The show features plenty of adjusting-to-life-off-set antics – a devoted production assistant starts orchestrating David’s home life like it’s a TV set – but while Baio sees dealing with fame as a prevalent theme on the show, Labyourteaux notes that it’s not the focus.
“We always said if you’re making a cake [the fame theme] would be the icing on the cake, but the actual cake of the show is a fish out of water story, someone who’s new at what he’s doing,” he said.
Like Family Ties, Roseanne, Modern Family, and other family sitcoms that came before it, See Dad Run’s creators – along with showrunners Nat Bernstein and Mitchel Katlin – hope to reflect some of what the contemporary American family looks like, particularly with the experience of switching parental roles. The series follows other TV shows that feature stay-at-home dads, such as Parenthood and Growing Pains.
“Nowadays the roles are switching as far as who wears the pants in the family and who doesn’t. I think it’s something most women can relate to – juggling kids and a career and being the breadwinner,” Ubach said.

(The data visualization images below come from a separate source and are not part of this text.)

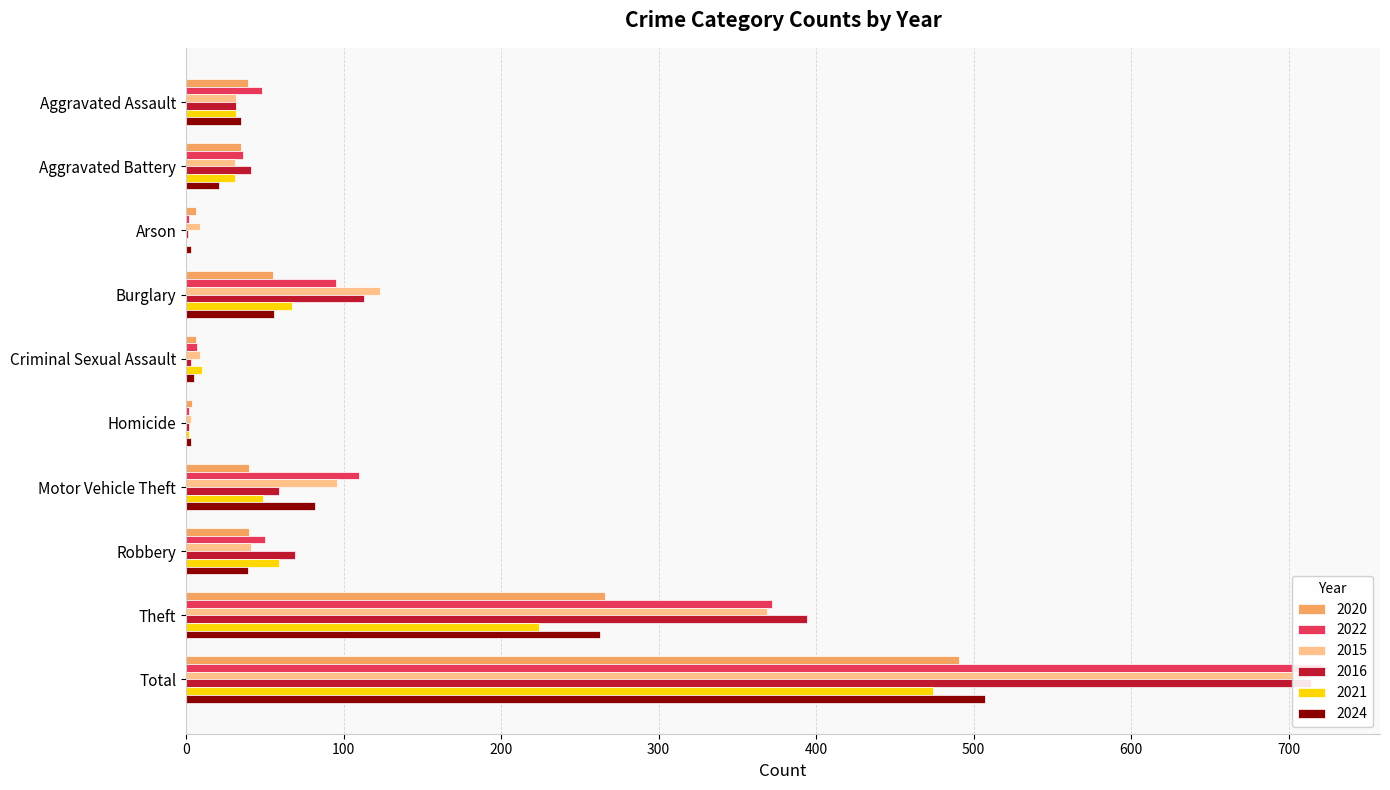

What are all the series names shown in the legend?

2020, 2022, 2015, 2016, 2021, 2024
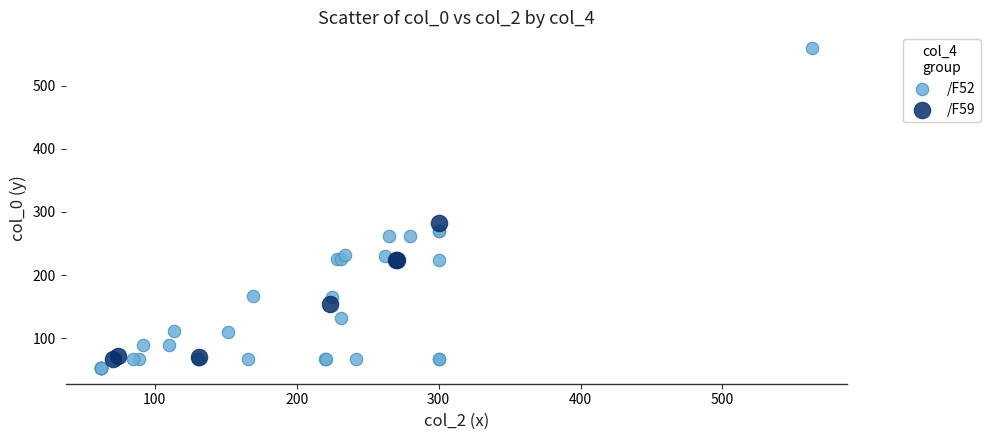

What are all the series names shown in the legend?

/F52, /F59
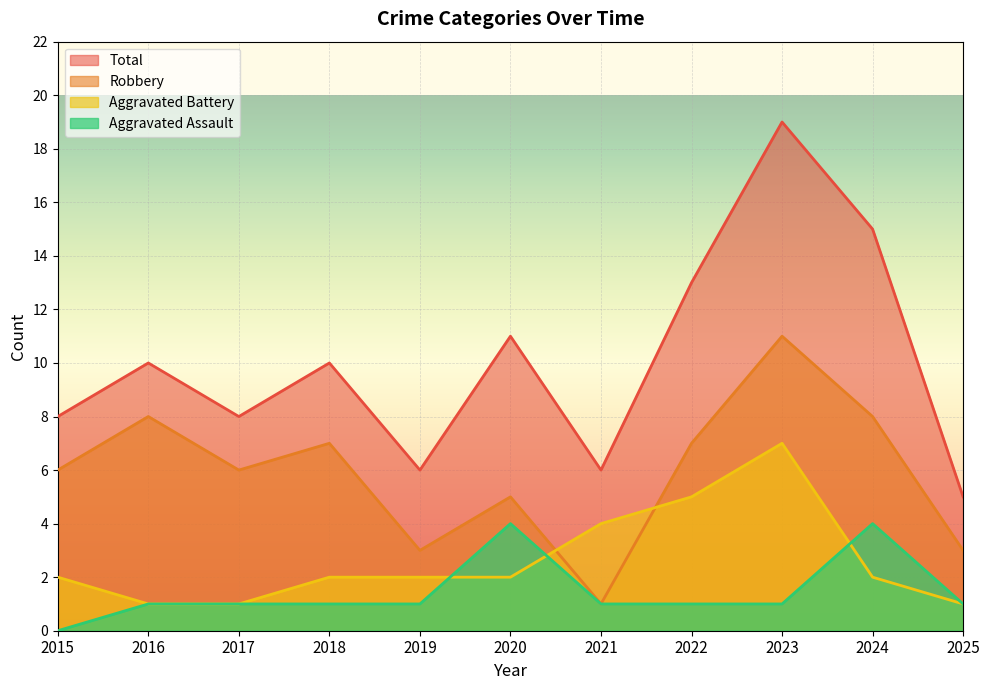

What is the maximum value shown in the chart?

19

While mirroring modern families, See Dad Run’s writers also hope the show is a call-back to great family sitcoms of the past. Inspirational parental figures, families sitting down for dinner all at the same time – “We hope to bring that back to TV,” Albanese said.
The creators said that it dawned on the writers how rare great father figures are on current TV shows. When the writers discussed creating a guest role for an actor from another sitcom to play a rival to David, “in the writers room we were saying, ‘He can have this great tête-à-tête with another one of America’s No. 1 dads. Who is a great dad of a great family sitcom in the last ten years?’ And the whole room was silent,” Albanese recalled. “Where are these sitcoms that show these great, strong dads? And for us, we gotta go back 20 years to Cosby.”
Ultimately, though, See Dad Run highlights the learning curve David is on to become a great real-life dad, to comical effect.
See Dad Run premieres on Sunday, Oct. 14 at 8 p.m.